▸ **Detalles del ejercicio**
Edita el texto sobre la familia y el matrimonio. Cópialo comenzando en "Es falso, por" y terminando en "acerca del matrimonio.", y cambia "matrimonio" por "enlace" en todas sus apariciones.

▸ **Texto seleccionado**
-- -- --

Su origen es divino. No sólo el de la primera pareja creada por Dios. También el de los sucesivos matrimonios, o por mejor decir, el del matrimonio mismo en cuanto institución. Las prerrogativas fundamentales de la familia han sido determinadas por el Creador.

LA PATRIA POTESTAD
Dios comunica de modo inmediato a la familia, en el orden natural, la fecundidad, principio de vida y, por tanto, principio de educación para la vida, y la autoridad, principio de orden.
Es falso, por tanto, pretender que el matrimonio sea un contrato civil y la sociedad doméstica una institución meramente convencional que reciba su autoridad del derecho positivo. Y falso también que la ordenación jurídica del matrimonio competa libremente a la autoridad civil y que ésta pueda legislar acerca del vínculo conyugal y sobre su unidad y estabilidad; establecer impedimentos dirimentes, sancionar el divorcio y asumir para sí las causas matrimoniales. El Estado debe respetar la autoridad, así legislativa como jurisdiccional, de la Iglesia acerca del matrimonio.
La familia forma una unidad en varios órdenes: económico, jurídico, moral y religioso. Tiene su gobierno propio, que corresponde al padre, cuya autoridad deriva de la autoridad del Padre celestial y que ejerce de modo incoercible sus derechos, que son, a la vez, deberes, respecto de sus hijos. Nadie puede arrebatar a los padres, sin grave ofensa del derecho, la misión que Dios les ha encomendado de proveer al bienestar temporal y al bien eterno de la prole.
Es errónea, por tanto, cualquier concepción del Estado que entregue a éste la autoridad sobre los hijos de familia, pretextando que las generaciones jóvenes le pertenecen. Y es falsa también la tesis que, aun respetando las prerrogativas paternas, no las reconoce como derechos naturales y las hace derivar y depender de la ley civil.

-- -- --

▸ **Líneas de datos**
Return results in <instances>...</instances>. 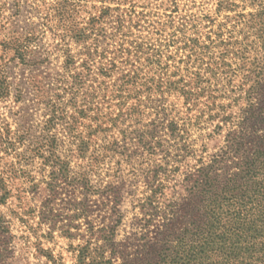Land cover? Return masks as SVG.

-- -- --

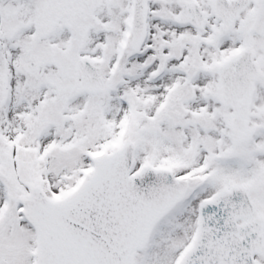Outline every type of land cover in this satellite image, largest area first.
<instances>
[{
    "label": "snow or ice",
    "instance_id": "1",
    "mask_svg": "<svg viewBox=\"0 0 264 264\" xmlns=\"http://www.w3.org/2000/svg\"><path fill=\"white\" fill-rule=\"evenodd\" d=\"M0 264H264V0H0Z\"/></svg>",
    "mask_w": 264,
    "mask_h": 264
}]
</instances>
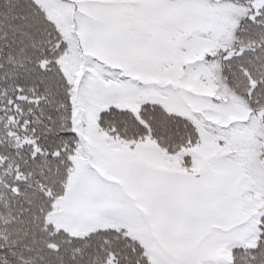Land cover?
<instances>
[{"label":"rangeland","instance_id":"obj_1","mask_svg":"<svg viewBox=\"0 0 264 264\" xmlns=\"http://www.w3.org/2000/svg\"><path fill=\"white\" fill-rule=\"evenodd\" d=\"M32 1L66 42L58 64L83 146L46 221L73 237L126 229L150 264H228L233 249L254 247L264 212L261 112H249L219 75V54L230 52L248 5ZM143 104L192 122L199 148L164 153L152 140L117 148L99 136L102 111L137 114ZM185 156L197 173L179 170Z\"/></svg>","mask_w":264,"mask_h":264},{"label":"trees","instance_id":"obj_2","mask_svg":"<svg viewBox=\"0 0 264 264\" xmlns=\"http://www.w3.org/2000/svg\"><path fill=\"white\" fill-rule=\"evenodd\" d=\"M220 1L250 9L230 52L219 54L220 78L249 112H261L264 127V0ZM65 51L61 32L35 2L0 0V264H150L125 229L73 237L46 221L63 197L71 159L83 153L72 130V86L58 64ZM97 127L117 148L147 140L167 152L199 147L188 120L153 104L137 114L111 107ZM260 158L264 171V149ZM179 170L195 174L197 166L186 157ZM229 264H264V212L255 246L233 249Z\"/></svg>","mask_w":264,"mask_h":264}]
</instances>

-- -- --

▸ **Resultado de la tarea**
Es falso, por tanto, pretender que el enlace sea un contrato civil y la sociedad doméstica una institución meramente convencional que reciba su autoridad del derecho positivo. Y falso también que la ordenación jurídica del enlace competa libremente a la autoridad civil y que ésta pueda legislar acerca del vínculo conyugal y sobre su unidad y estabilidad; establecer impedimentos dirimentes, sancionar el divorcio y asumir para sí las causas matrimoniales. El Estado debe respetar la autoridad, así legislativa como jurisdiccional, de la Iglesia acerca del enlace.